Por que fracassou a estratégia iniciada em Miami?

BAHADIAN: Porque surgiu um fundamentalismo negociador. Os americanos e canadenses disseram que, não havendo regras em compras governamentais e investimentos, não havia interesse em negociar acesso a mercados. Esse foi o impasse de Puebla (fevereiro de 2004), quando os países que integram o G-14 afirmaram que teriam de reduzir suas ofertas porque o Mercosul teoricamente estava reduzindo sua proposta sobre regras. A jogada do Mercosul foi propor três rodadas imediatas de acesso a mercados e melhorar sua oferta em bens industriais, agrícolas e serviços. Mostramos disposição para negociar uma maior abertura em setores como finanças e telecomunicações. Essa argumentação provocou uma crise no G-14, que teve de calar a boca porque fizemos uma oferta sobre serviços.

O G-14 está tentando impedir o acordo?

BAHADIAN: Acho que eles não podem assumir o que foi acertado em Miami. Primeiro porque a política externa americana tem interesses claros, como a proteção da

propriedade industrial. Segundo, porque a maioria dos países do continente, com exceção do Mercosul, tem acordos com os EUA nos quais as regras sobre propriedade industrial são mais rígidas do que as que seriam obtidas na Alca. Estes acordos são como um Papai Noel de shopping: são magrinhos e carregam caixas de presentes vazias. Se os EUA aceitassem as demandas do Mercosul teriam de baixar o nível dos acordos já assinados ou enfrentar as queixas dos parceiros.

Qual é o estado atual da Alca?

BAHADIAN: Estamos num impasse de difícil solução. Para avançar nas negociações temos de respeitar Miami e realizar rodadas de acesso a mercados.

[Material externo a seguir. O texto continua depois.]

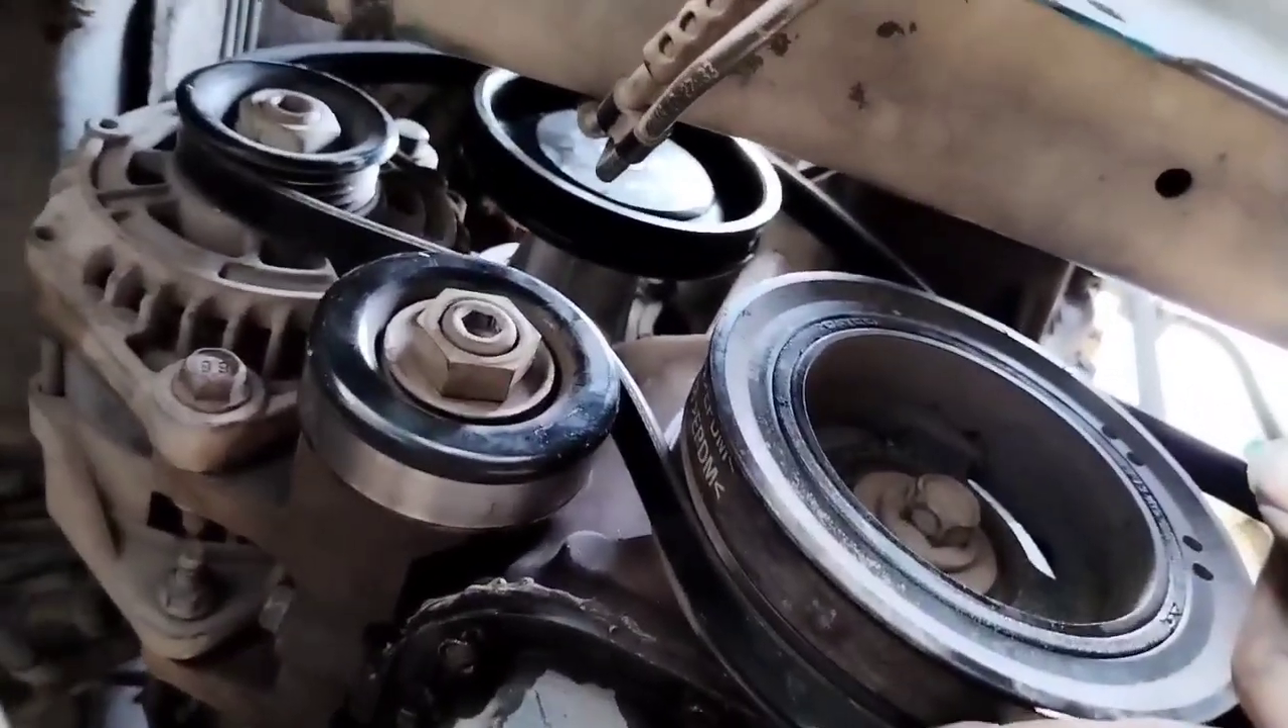Ya tenemos enrutada la banda de accesorios que no es tan difícil.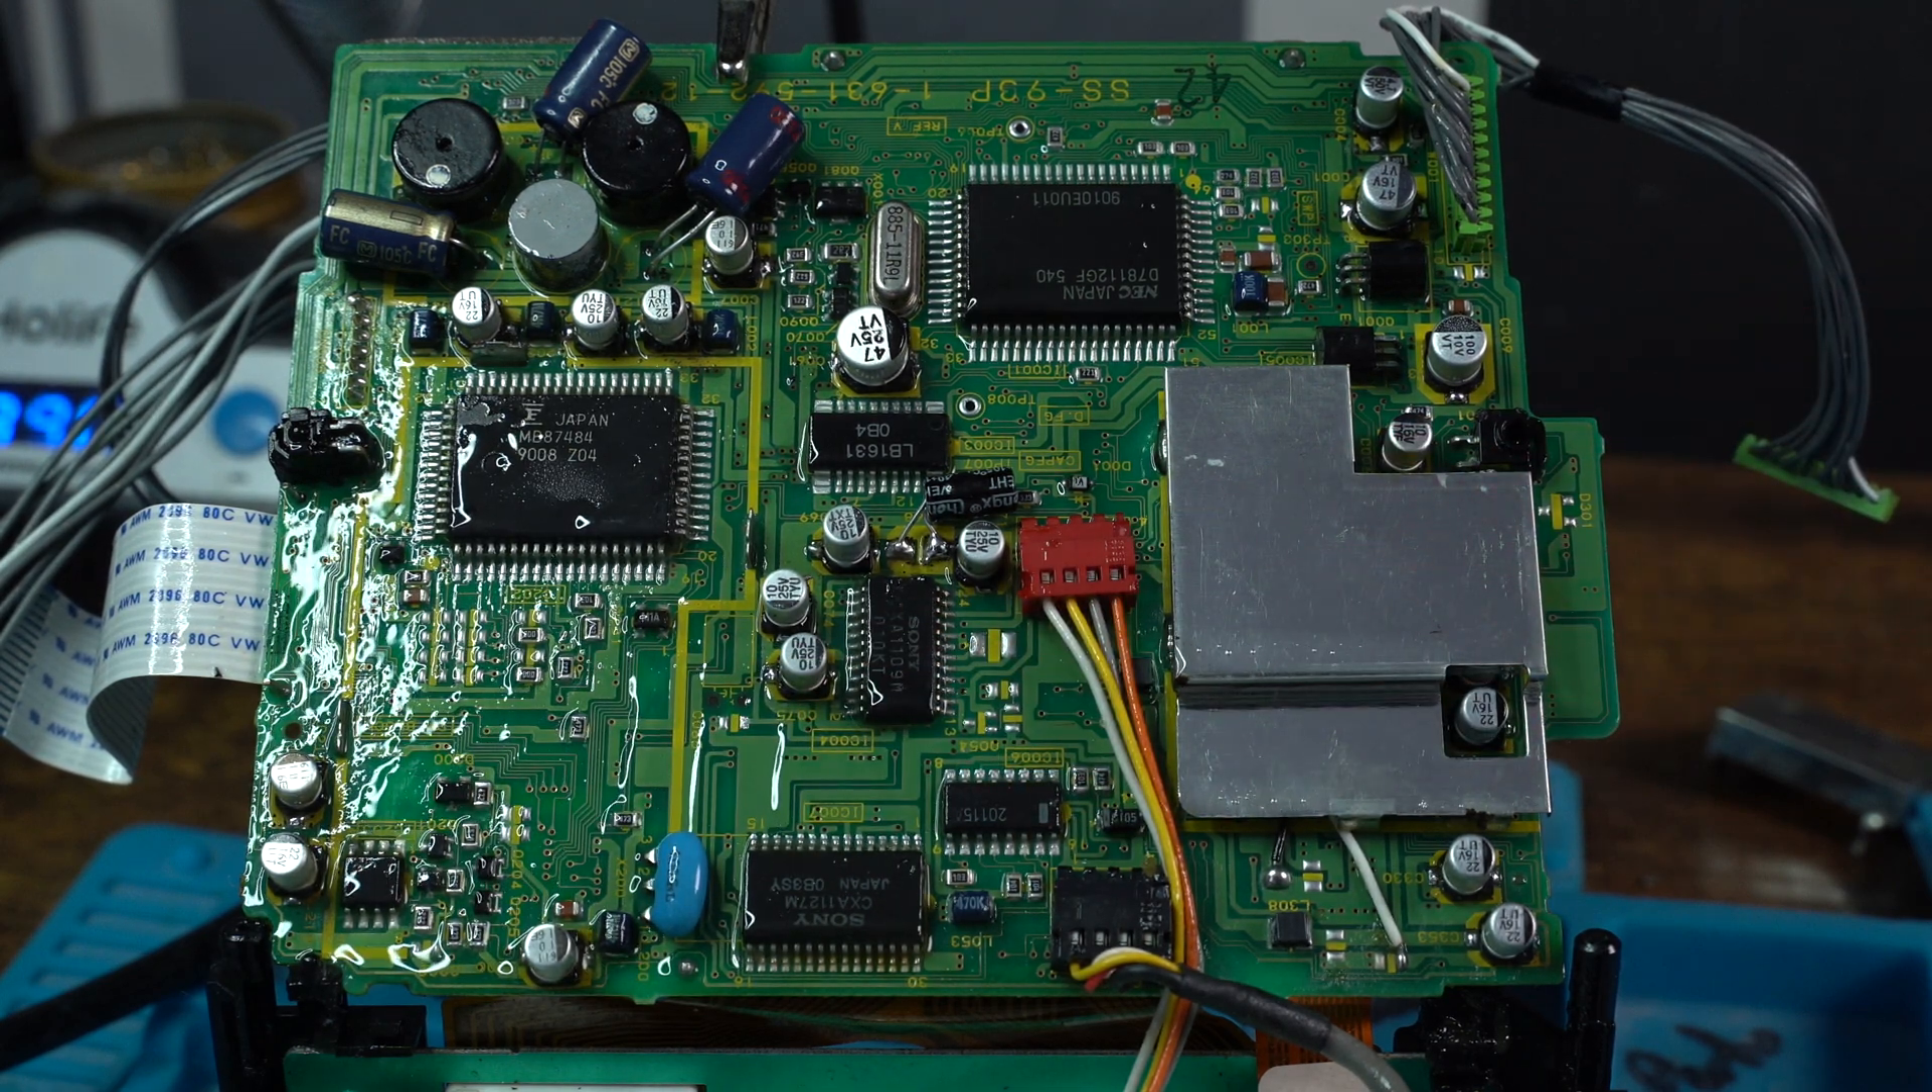With the shields now installed i give the board a clean.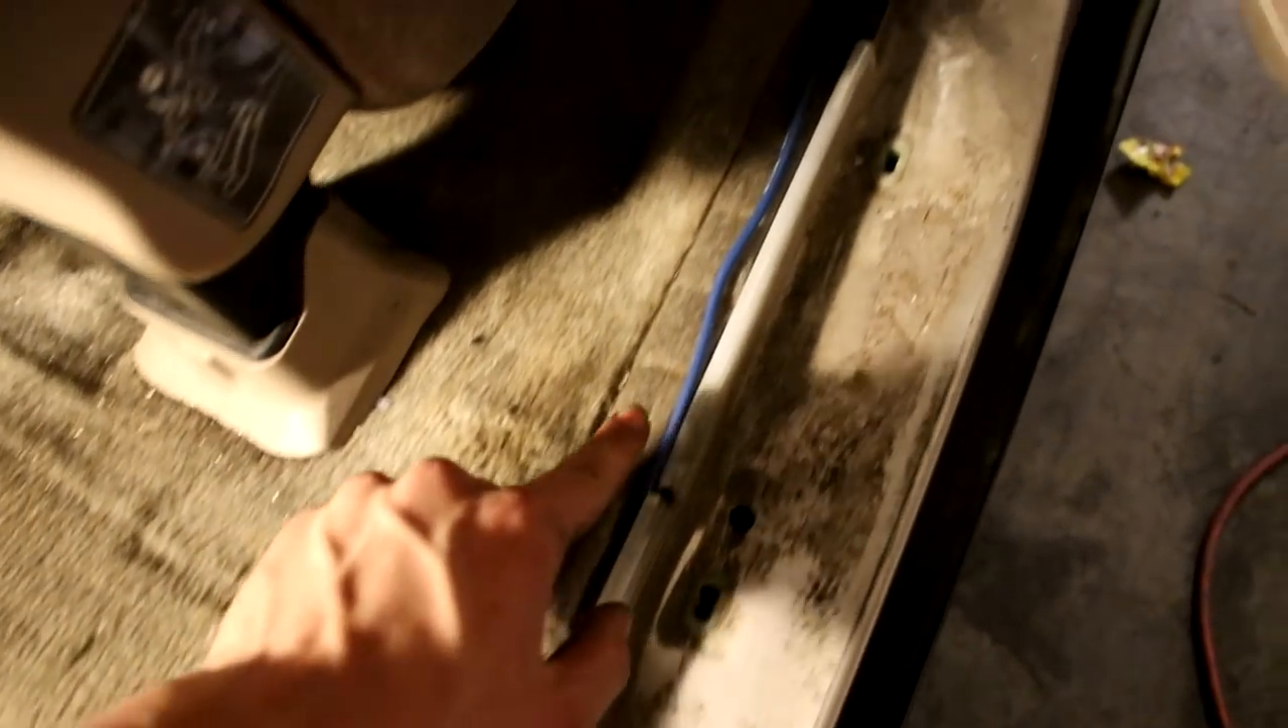I was also in the process of running the wires as well. So on this side, I have the blue wire coming through the carpet.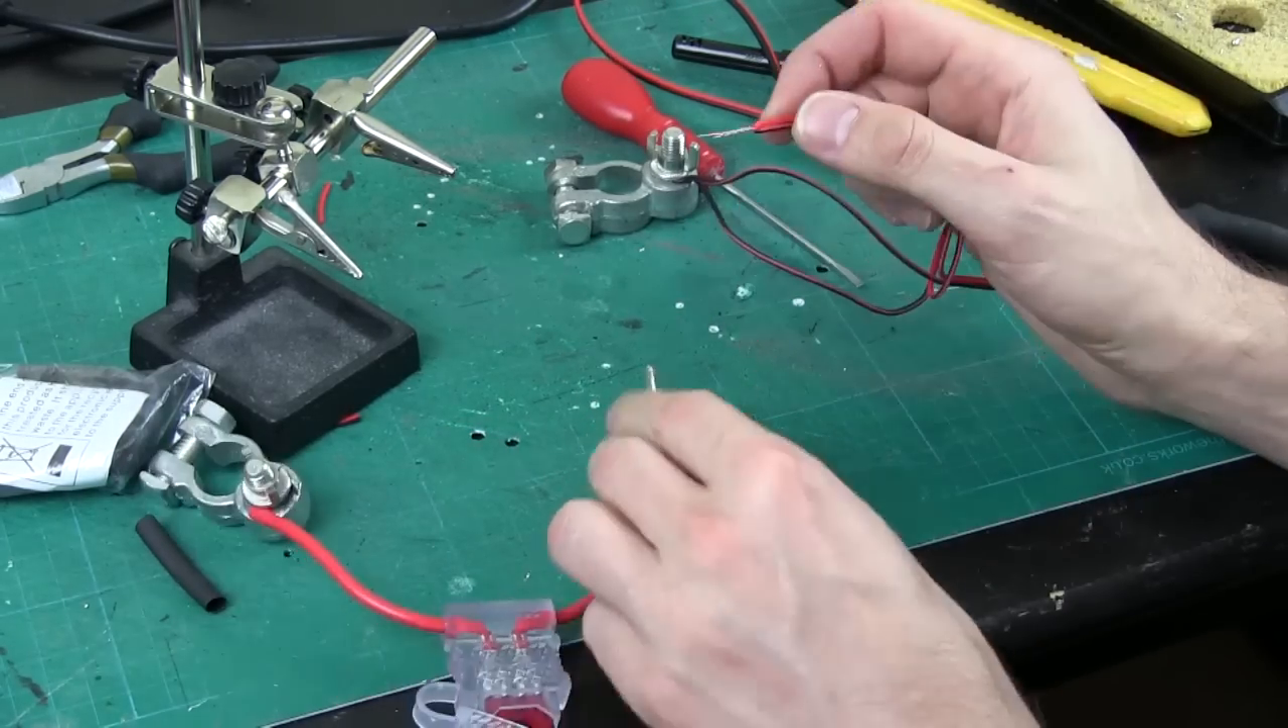So all that remains is to join my positive wires together.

A Alca proposta pelos EUA é assimétrica?

BAHADIAN: Sim, porque não nos dá acesso real ao mercado americano de produtos agrícolas e propõe uma ampliação de regras que são difíceis para países como o Brasil.

Assim não interessa. Nos últimos meses, tornamos mais clara a negociação e mostramos que não há nada de ideológico na posição brasileira.

A bola está do lado dos americanos...

BAHADIAN: A bola está do lado do G-14. O Mercosul fez propostas que viabilizariam Miami. E do lado do G-14 o que recebemos foram propostas mais rígidas.

O senhor se sente frustrado?

BAHADIAN: Não, sinto-me satisfeito porque conseguimos tornar o jogo mais claro. O que parecia ser uma grande perspectiva não é mais. Nós não destruímos a Alca, fizemos uma proposta que tem base e se mostrou uma postura que preserva os interesses das partes. O problema é que um dia nos dizem que a casa é de palha e no outro, que é de cimento. Agora chegou a hora da verdade. Não sei qual será a resposta dos americanos, mas num ano eleitoral eles deverão decidir o que é melhor para seus interesses.